■ **Written task**:
Every record below should be transcribed exactly. Omit the images.

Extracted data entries
━━━━━━
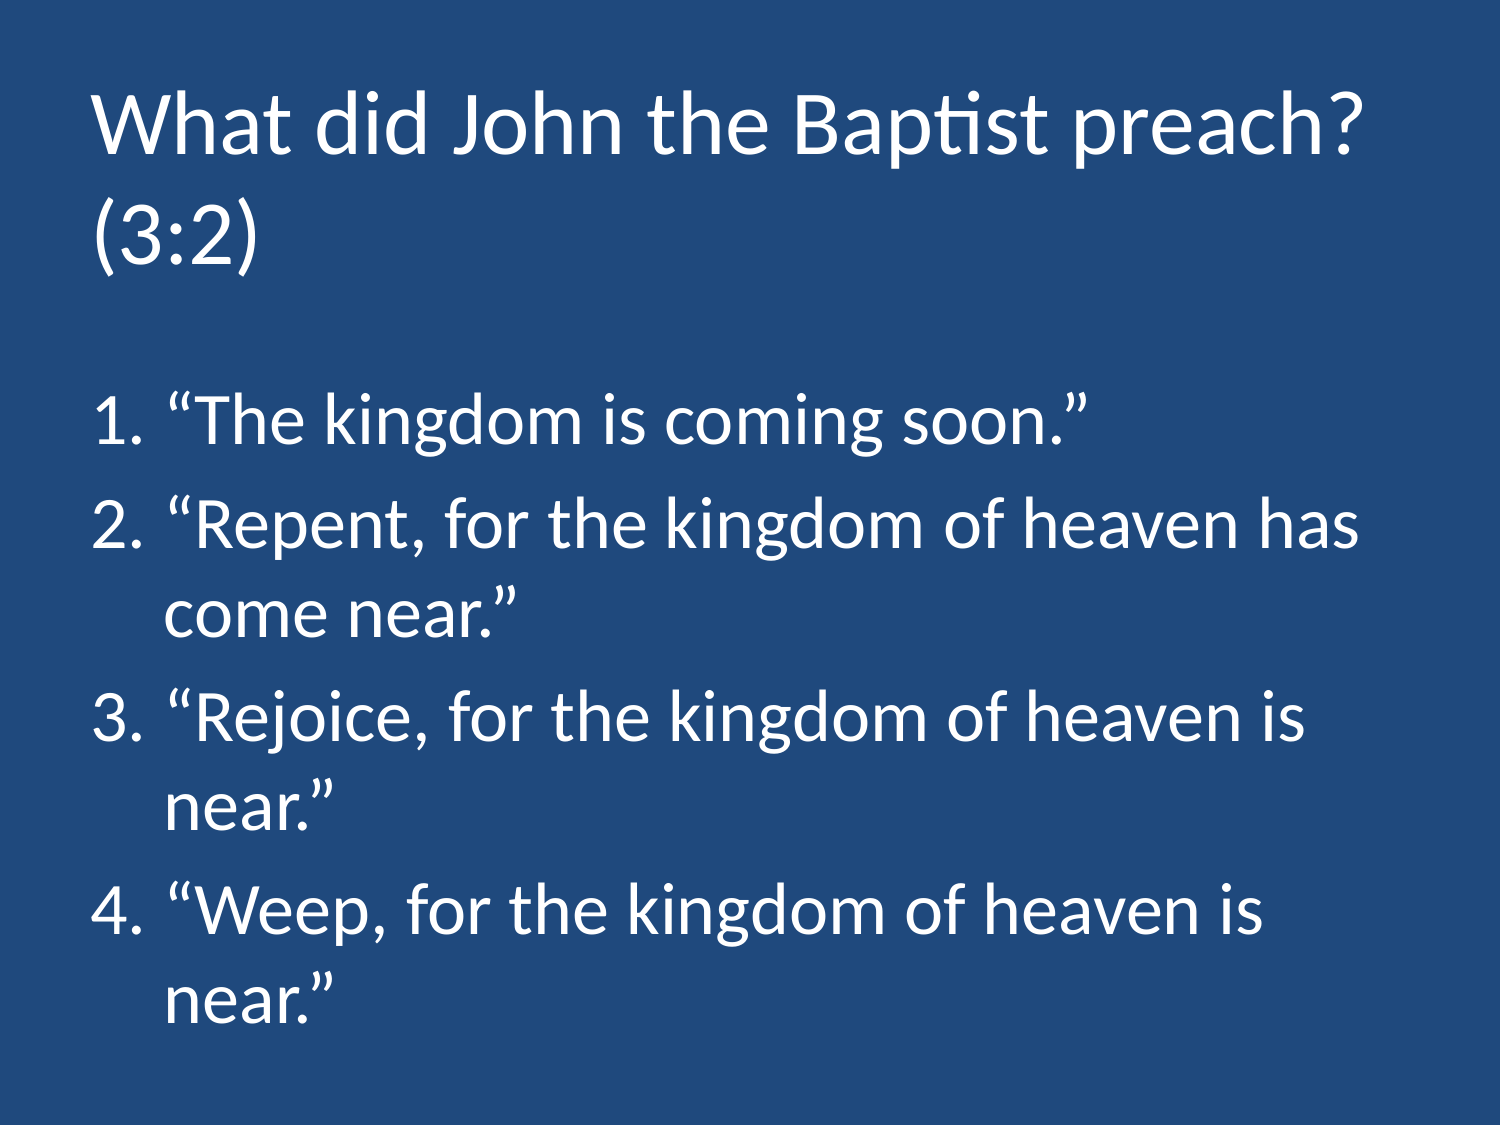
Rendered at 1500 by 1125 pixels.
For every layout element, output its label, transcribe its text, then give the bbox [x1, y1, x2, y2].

list “The kingdom is coming soon.” “Repent, for the kingdom of heaven has come near.” “Rejoice, for the kingdom of heaven is near.” “Weep, for the kingdom of heaven is near.” [75, 362, 1425, 1050]
title What did John the Baptist preach? (3:2) [75, 45, 1425, 300]
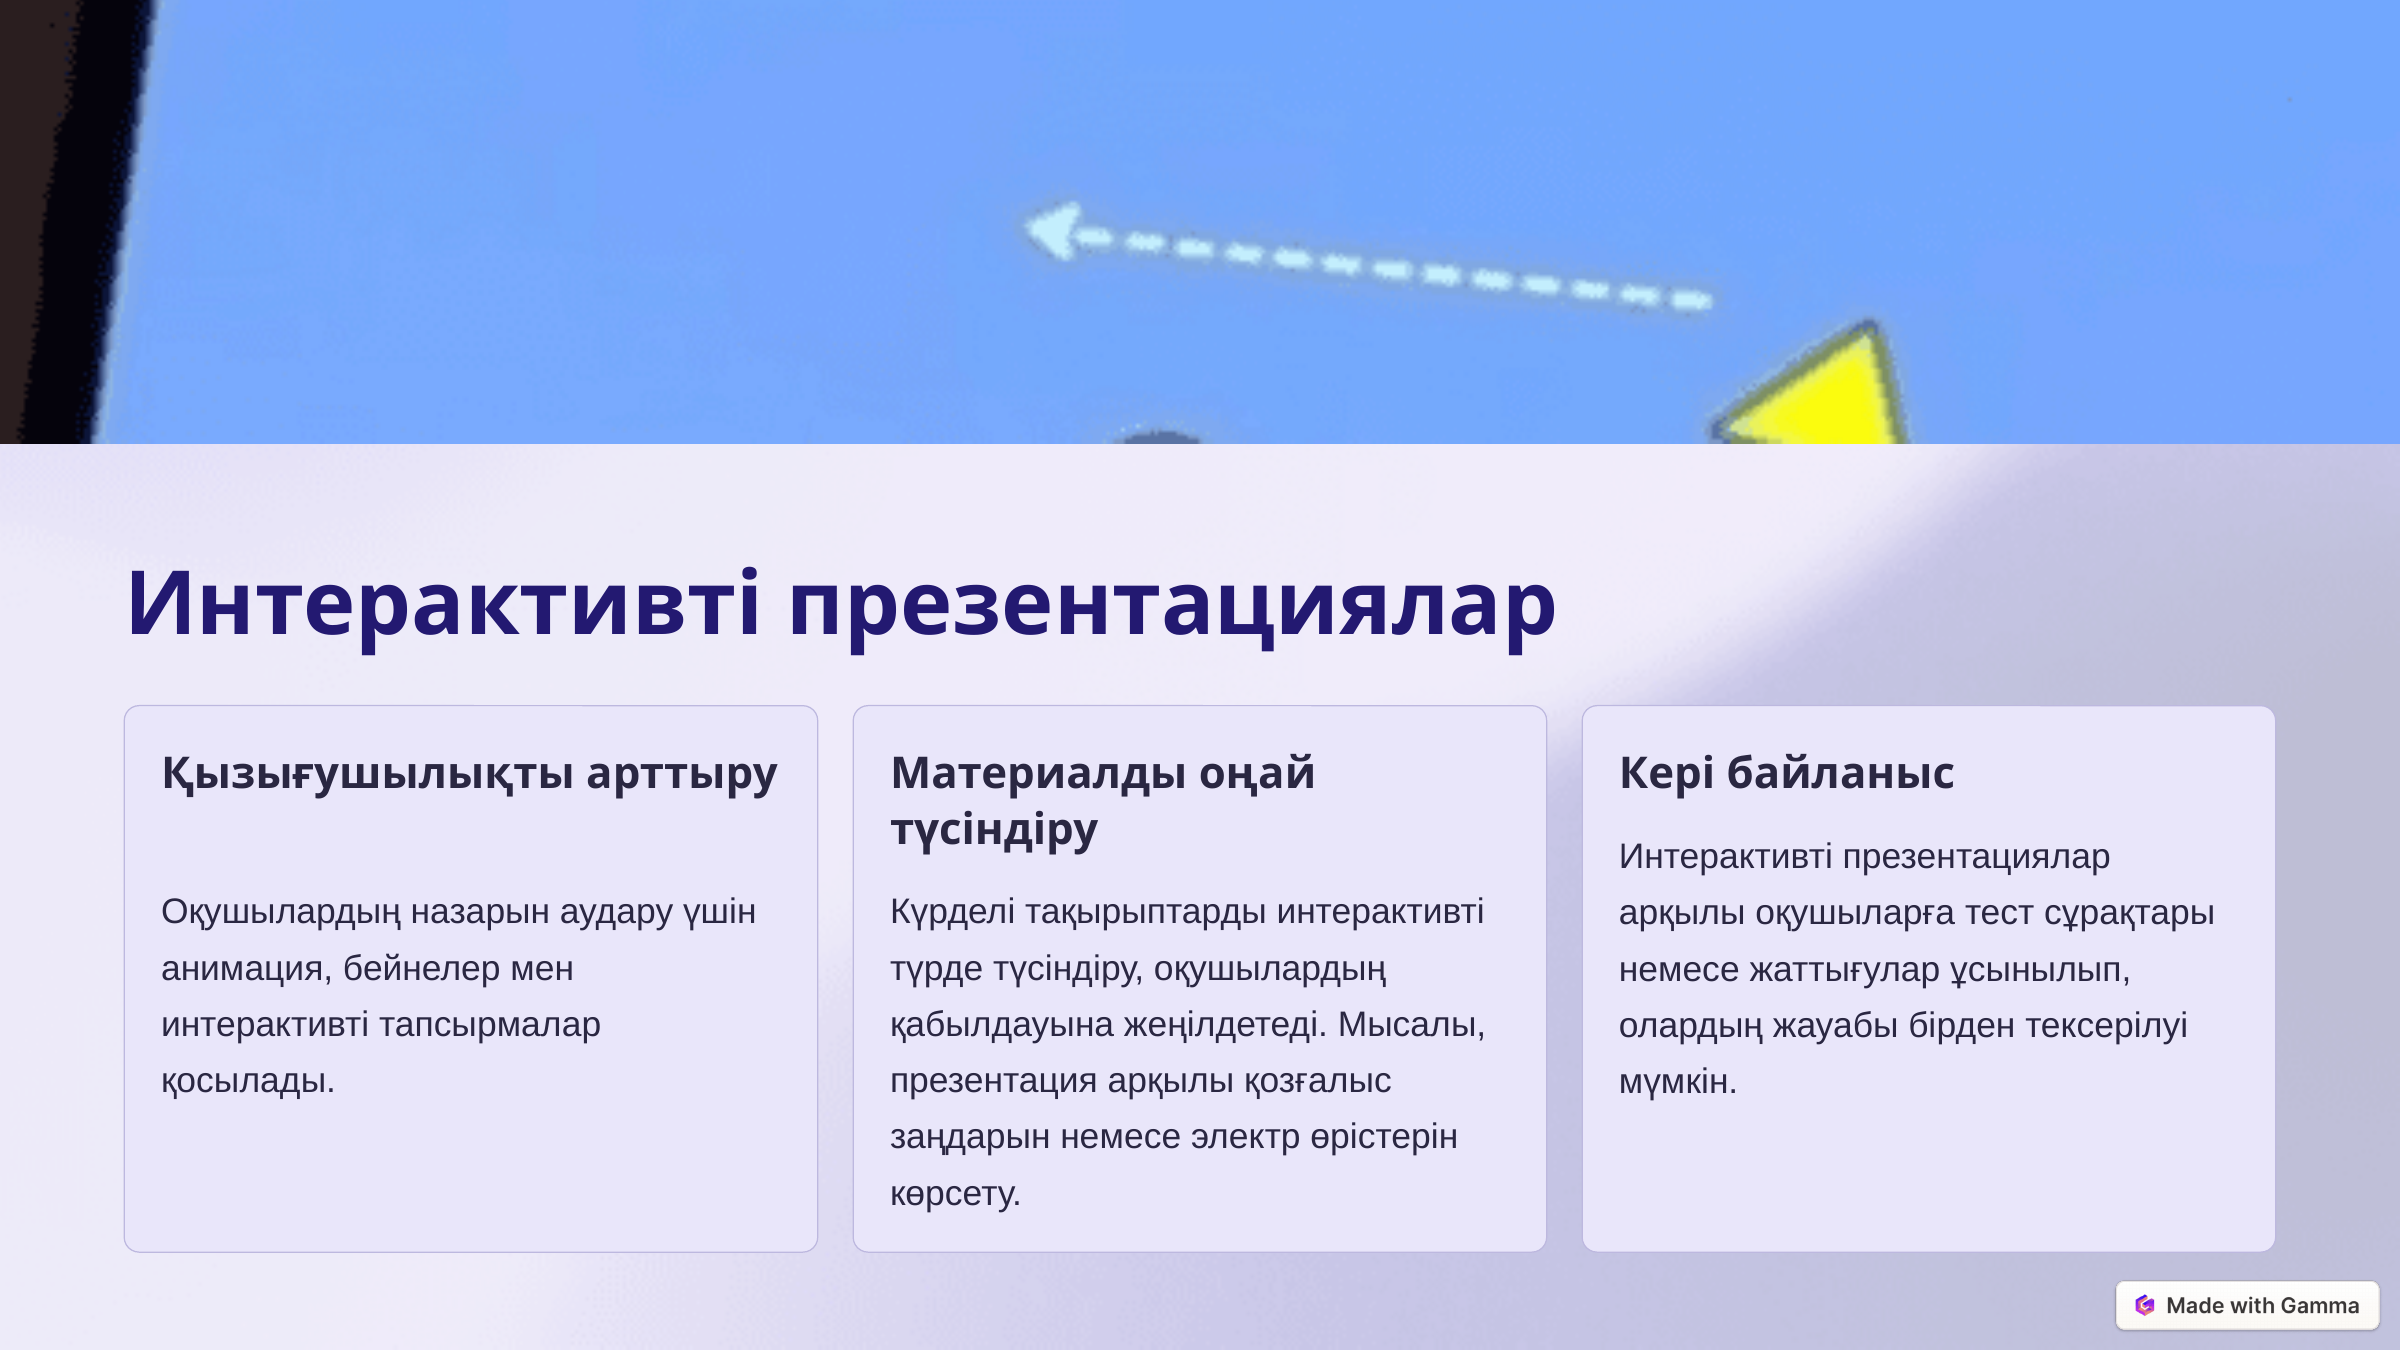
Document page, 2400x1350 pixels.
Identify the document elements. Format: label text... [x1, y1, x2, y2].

text_box Қызығушылықты арттыру [160, 742, 781, 854]
text_box Күрделі тақырыптарды интерактивті түрде түсіндіру, оқушылардың қабылдауына жеңілдетеді. Мысалы, презентация арқылы қозғалыс заңдарын немесе электр өрістерін көрсету. [889, 874, 1510, 1216]
text_box Кері байланыс [1618, 742, 2063, 798]
text_box Интерактивті презентациялар арқылы оқушыларға тест сұрақтары немесе жаттығулар ұсынылып, олардың жауабы бірден тексерілуі мүмкін. [1618, 819, 2239, 1104]
text_box Материалды оңай түсіндіру [889, 742, 1510, 854]
text_box Интерактивті презентациялар [124, 541, 1558, 653]
picture [0, 0, 2400, 444]
text_box [124, 705, 818, 1253]
text_box [1582, 705, 2276, 1253]
text_box [853, 705, 1547, 1253]
text_box Оқушылардың назарын аудару үшін анимация, бейнелер мен интерактивті тапсырмалар қосылады. [160, 874, 781, 1102]
picture [2106, 1271, 2389, 1339]
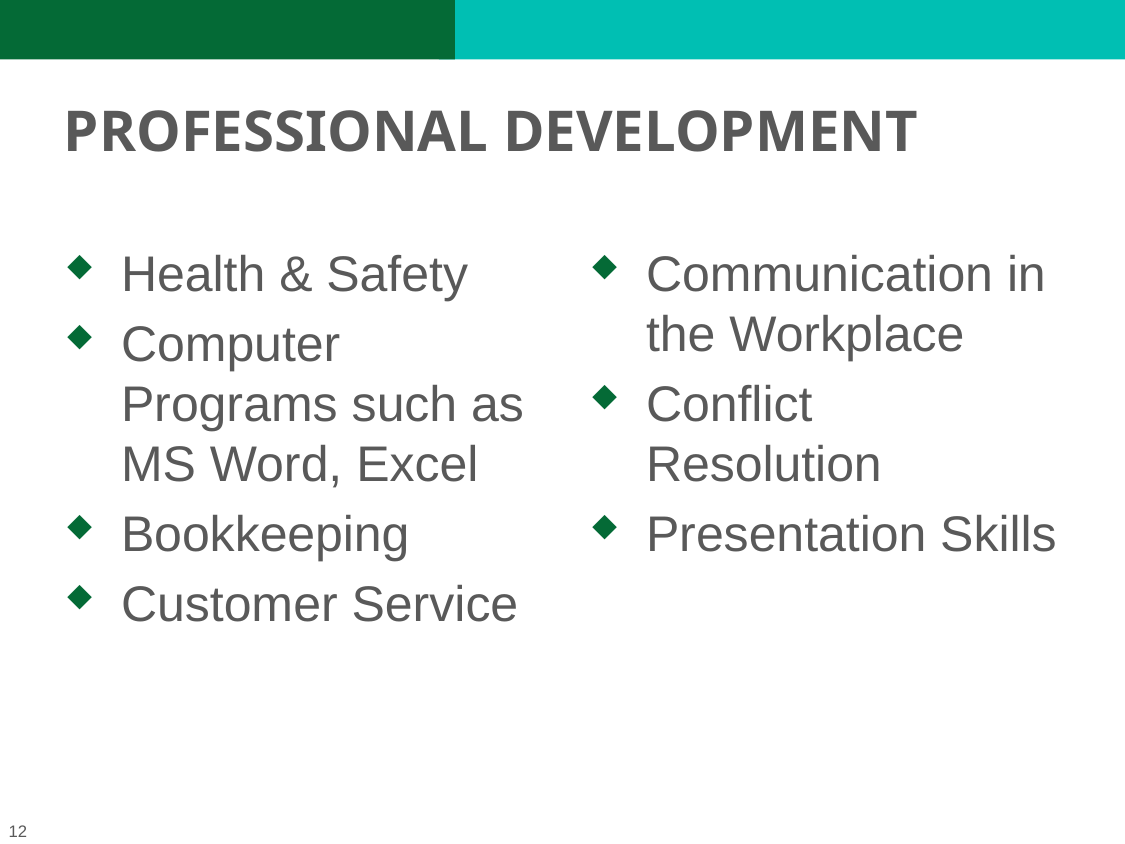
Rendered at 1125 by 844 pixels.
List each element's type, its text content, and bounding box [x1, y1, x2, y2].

title Professional Development [48, 96, 1077, 162]
list Communication in the Workplace Conflict Resolution Presentation Skills [575, 234, 1075, 747]
list Health & Safety Computer Programs such as MS Word, Excel Bookkeeping Customer Service [50, 234, 550, 747]
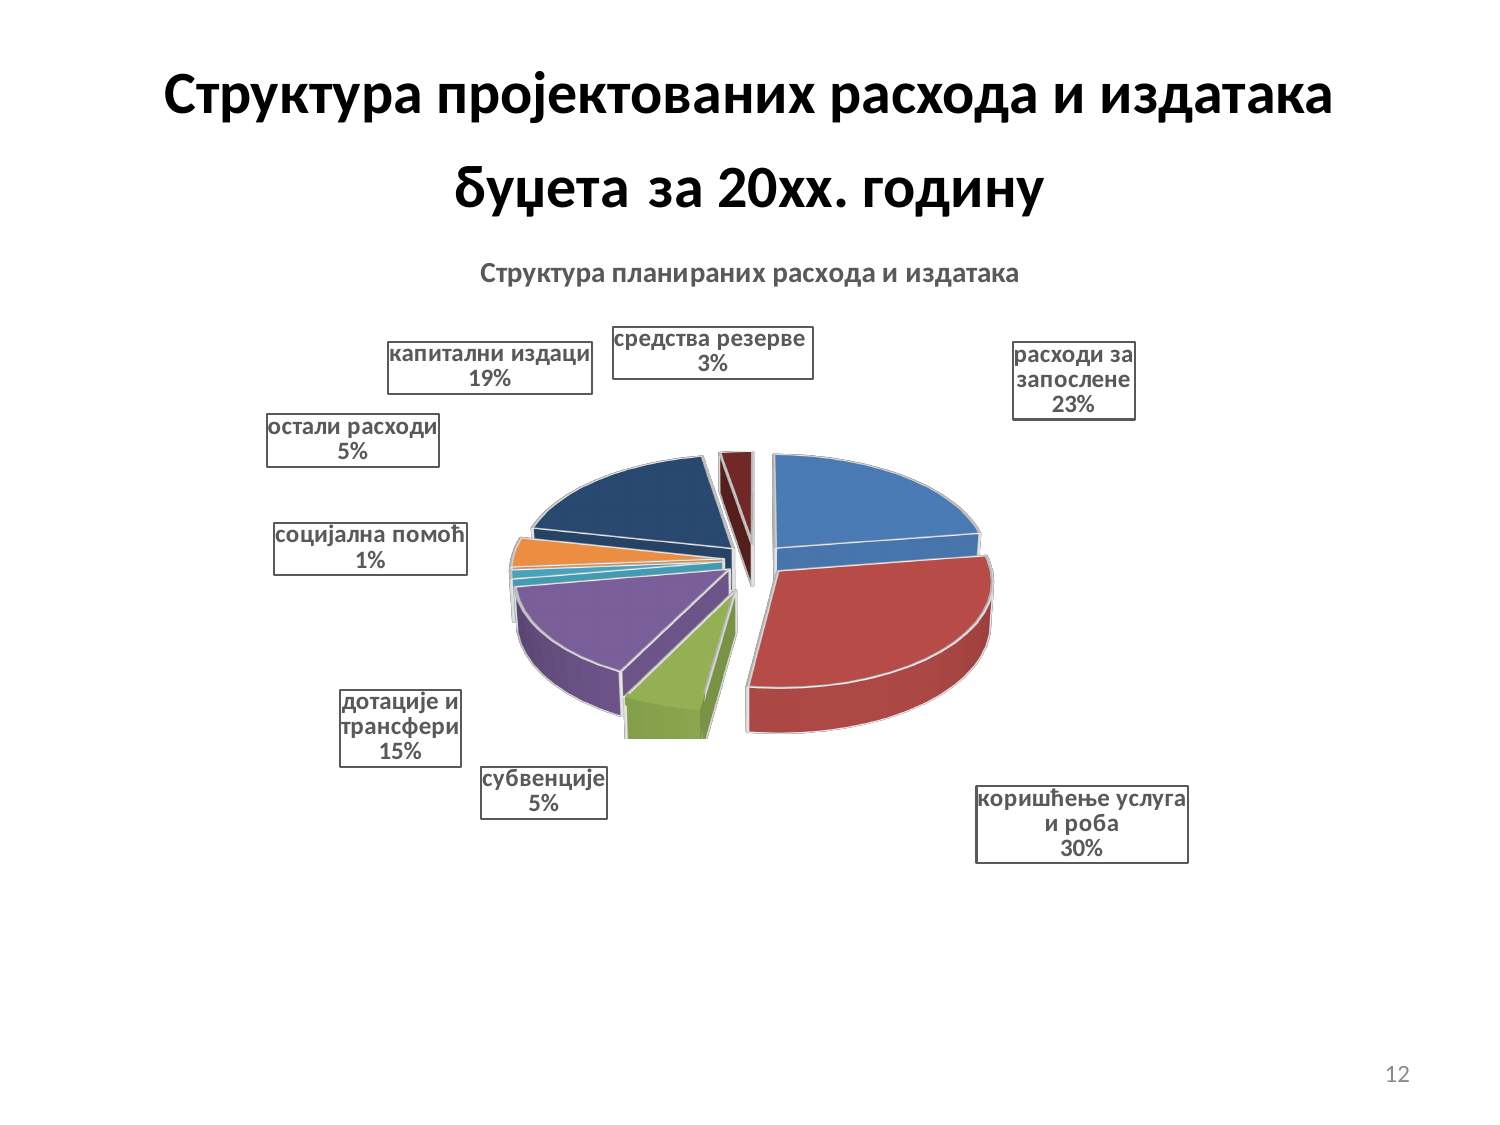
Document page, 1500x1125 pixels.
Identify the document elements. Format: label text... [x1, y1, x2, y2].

chart [194, 230, 1258, 979]
title Структура пројектованих расхода и издатака буџета за 20хх. годину [75, 45, 1425, 233]
slide_number 12 [1074, 1042, 1425, 1103]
━━━━━━
■ **Exercise output**:
Rendered at 1500 by 1125 pixels.
For every layout element, output its label, transcribe its text, then give the bbox [x1, y1, x2, y2].

list “The kingdom is coming soon.” “Repent, for the kingdom of heaven has come near.” “Rejoice, for the kingdom of heaven is near.” “Weep, for the kingdom of heaven is near.” [75, 362, 1425, 1050]
title What did John the Baptist preach? (3:2) [75, 45, 1425, 300]
Document page, 2400x1350 pixels.
Identify the document elements. Format: label text... [x1, y1, x2, y2].

text_box Қызығушылықты арттыру [160, 742, 781, 854]
text_box Күрделі тақырыптарды интерактивті түрде түсіндіру, оқушылардың қабылдауына жеңілдетеді. Мысалы, презентация арқылы қозғалыс заңдарын немесе электр өрістерін көрсету. [889, 874, 1510, 1216]
text_box Кері байланыс [1618, 742, 2063, 798]
text_box Интерактивті презентациялар арқылы оқушыларға тест сұрақтары немесе жаттығулар ұсынылып, олардың жауабы бірден тексерілуі мүмкін. [1618, 819, 2239, 1104]
text_box Материалды оңай түсіндіру [889, 742, 1510, 854]
text_box Интерактивті презентациялар [124, 541, 1558, 653]
picture [0, 0, 2400, 444]
text_box [124, 705, 818, 1253]
text_box [1582, 705, 2276, 1253]
text_box [853, 705, 1547, 1253]
text_box Оқушылардың назарын аудару үшін анимация, бейнелер мен интерактивті тапсырмалар қосылады. [160, 874, 781, 1102]
picture [2106, 1271, 2389, 1339]
Rendered at 1125 by 844 pixels.
List each element's type, its text content, and bounding box [x1, y1, x2, y2].

title Professional Development [48, 96, 1077, 162]
list Communication in the Workplace Conflict Resolution Presentation Skills [575, 234, 1075, 747]
list Health & Safety Computer Programs such as MS Word, Excel Bookkeeping Customer Service [50, 234, 550, 747]
Document page, 1500x1125 pixels.
Identify the document elements. Format: label text... [x1, y1, x2, y2].

chart [194, 230, 1258, 979]
title Структура пројектованих расхода и издатака буџета за 20хх. годину [75, 45, 1425, 233]
slide_number 12 [1074, 1042, 1425, 1103]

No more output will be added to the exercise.